Army was forced to soak up another defeat in the storied series.

“We’ve played just well enough all year to bring winning football back,” said Army coach Rich Ellerson, whose team is headed to its first bowl game since 1996, a matchup with SMU in the Armed Forces Bowl on Dec. 30 in Dallas. “We’re 6-6 now. I’ve got to somehow, someway get everyone focused on that, and not this.”

Dobbs completed six of 11 passes for 186 yards and two TDs, including a 77-yarder to John Howell that made it 10-0 in the first quarter. It was the longest pass play in Army-Navy history, surpassing a 69-yarder from Navy’s Brian Broadwater to Ryan Read in 1998. Dobbs has thrown 12 TD passes this season, tying Alton Grizzard for most in a season at Navy.

Dobbs led the Midshipmen in rushing with 54 yards on 20 carries. Steelman led the Black Knights with 74 yards on 19 carries. Both teams finished well below their rushing averages. Navy, which came into the game No. 5 in the nation at 302 yards a game, netted 139 yards on the ground. Army had been No. 9 nationally with an average of 260, but finished with 209.

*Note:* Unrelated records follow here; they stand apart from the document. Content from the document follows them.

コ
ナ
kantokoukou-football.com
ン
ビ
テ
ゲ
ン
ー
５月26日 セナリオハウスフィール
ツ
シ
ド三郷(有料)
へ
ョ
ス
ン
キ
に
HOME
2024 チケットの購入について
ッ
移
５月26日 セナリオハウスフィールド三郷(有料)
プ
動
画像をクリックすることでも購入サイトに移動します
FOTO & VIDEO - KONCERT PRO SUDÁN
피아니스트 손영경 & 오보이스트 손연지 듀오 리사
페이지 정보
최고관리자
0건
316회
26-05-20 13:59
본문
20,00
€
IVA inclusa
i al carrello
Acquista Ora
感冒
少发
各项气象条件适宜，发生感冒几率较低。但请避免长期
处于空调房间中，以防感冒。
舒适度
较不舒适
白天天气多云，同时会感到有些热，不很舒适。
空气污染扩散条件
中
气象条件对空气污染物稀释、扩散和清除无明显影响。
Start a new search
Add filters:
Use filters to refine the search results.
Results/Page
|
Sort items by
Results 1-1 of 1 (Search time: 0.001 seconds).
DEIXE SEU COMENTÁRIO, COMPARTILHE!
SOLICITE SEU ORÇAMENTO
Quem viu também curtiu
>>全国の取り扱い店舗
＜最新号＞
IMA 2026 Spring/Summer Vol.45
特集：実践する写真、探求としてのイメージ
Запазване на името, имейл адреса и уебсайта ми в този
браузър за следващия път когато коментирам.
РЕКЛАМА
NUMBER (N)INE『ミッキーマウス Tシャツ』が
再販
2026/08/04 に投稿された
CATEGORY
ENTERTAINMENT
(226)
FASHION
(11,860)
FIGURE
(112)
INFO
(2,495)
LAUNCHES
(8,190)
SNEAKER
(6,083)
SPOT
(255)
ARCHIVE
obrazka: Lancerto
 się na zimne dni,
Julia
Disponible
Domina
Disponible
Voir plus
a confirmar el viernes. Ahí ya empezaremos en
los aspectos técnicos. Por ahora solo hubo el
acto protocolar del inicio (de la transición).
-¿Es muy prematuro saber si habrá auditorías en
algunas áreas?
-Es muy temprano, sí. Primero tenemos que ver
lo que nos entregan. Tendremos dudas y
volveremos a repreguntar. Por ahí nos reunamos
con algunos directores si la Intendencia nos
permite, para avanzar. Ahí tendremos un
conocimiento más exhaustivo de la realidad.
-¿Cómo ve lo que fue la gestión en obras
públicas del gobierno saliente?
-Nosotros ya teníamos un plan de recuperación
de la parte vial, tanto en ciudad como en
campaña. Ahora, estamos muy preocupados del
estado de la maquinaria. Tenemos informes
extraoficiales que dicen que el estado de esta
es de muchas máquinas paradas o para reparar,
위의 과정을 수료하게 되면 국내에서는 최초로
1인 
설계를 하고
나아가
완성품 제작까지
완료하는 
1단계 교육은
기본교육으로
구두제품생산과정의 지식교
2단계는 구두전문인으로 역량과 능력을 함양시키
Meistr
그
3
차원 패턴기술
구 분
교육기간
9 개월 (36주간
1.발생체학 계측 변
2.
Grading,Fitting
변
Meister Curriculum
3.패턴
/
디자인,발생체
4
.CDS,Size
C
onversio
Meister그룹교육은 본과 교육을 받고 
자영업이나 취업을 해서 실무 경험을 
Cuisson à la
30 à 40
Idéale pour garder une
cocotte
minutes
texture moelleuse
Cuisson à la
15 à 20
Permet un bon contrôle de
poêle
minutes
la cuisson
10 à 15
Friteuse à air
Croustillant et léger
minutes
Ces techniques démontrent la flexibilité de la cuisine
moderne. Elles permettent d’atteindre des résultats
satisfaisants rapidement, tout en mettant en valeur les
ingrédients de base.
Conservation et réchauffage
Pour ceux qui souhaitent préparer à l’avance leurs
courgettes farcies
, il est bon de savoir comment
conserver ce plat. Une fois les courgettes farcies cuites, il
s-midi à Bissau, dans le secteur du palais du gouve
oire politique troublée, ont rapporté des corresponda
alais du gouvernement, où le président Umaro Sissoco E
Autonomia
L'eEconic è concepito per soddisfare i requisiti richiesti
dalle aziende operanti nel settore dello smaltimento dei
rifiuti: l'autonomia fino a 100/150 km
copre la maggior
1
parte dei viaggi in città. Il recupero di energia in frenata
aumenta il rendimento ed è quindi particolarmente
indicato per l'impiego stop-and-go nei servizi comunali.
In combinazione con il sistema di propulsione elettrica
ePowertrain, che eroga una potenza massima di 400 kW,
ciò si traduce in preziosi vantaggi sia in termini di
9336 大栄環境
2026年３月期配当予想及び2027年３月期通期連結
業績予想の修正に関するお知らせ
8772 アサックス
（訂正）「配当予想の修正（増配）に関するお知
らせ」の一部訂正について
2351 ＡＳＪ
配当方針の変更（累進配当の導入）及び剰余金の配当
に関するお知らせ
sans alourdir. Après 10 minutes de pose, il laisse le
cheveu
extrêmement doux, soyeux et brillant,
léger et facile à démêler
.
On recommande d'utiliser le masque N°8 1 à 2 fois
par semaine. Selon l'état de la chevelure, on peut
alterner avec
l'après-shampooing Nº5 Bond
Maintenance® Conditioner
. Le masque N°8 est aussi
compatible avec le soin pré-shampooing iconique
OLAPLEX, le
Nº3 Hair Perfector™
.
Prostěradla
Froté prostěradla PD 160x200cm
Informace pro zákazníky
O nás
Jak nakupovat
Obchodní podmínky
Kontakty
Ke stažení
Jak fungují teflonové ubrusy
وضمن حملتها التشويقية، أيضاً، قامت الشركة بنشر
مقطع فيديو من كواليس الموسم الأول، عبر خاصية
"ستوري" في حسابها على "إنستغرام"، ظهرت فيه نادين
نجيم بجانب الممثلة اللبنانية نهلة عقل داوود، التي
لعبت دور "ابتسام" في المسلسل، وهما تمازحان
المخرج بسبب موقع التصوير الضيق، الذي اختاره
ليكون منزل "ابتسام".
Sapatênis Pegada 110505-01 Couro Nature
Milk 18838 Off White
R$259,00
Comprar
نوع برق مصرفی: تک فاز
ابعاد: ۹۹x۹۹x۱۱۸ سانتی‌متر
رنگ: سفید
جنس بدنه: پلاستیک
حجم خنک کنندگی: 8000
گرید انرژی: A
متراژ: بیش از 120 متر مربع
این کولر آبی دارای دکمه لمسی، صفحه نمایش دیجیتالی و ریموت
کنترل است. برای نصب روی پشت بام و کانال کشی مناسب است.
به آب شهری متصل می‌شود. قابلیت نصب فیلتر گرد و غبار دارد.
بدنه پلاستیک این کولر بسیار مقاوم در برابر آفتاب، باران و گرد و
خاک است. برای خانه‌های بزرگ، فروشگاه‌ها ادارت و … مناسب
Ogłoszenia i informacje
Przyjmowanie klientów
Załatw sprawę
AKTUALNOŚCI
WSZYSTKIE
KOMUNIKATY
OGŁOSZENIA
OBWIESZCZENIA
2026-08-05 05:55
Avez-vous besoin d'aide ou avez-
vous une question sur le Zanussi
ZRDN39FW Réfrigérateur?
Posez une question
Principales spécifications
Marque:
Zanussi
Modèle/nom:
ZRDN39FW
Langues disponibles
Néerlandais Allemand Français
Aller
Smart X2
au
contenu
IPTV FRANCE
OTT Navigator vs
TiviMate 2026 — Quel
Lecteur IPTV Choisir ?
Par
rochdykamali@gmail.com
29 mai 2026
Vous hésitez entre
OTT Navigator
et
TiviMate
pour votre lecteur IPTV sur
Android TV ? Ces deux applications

Navy's seniors had a chance to become the first class to keep Army out of the end zone for four straight years, but had to settle for outscoring the Black Knights 120-23 during that span. The Midshipmen now have a chance to tie the program record for season victories with a 10th in the Poinsettia Bowl.

"[The Black Knights] are a good, well-coached football team, and we feel very fortunate to come away with a W," Niumatalolo said. "They've gotten better, but we're not a bad team ourselves."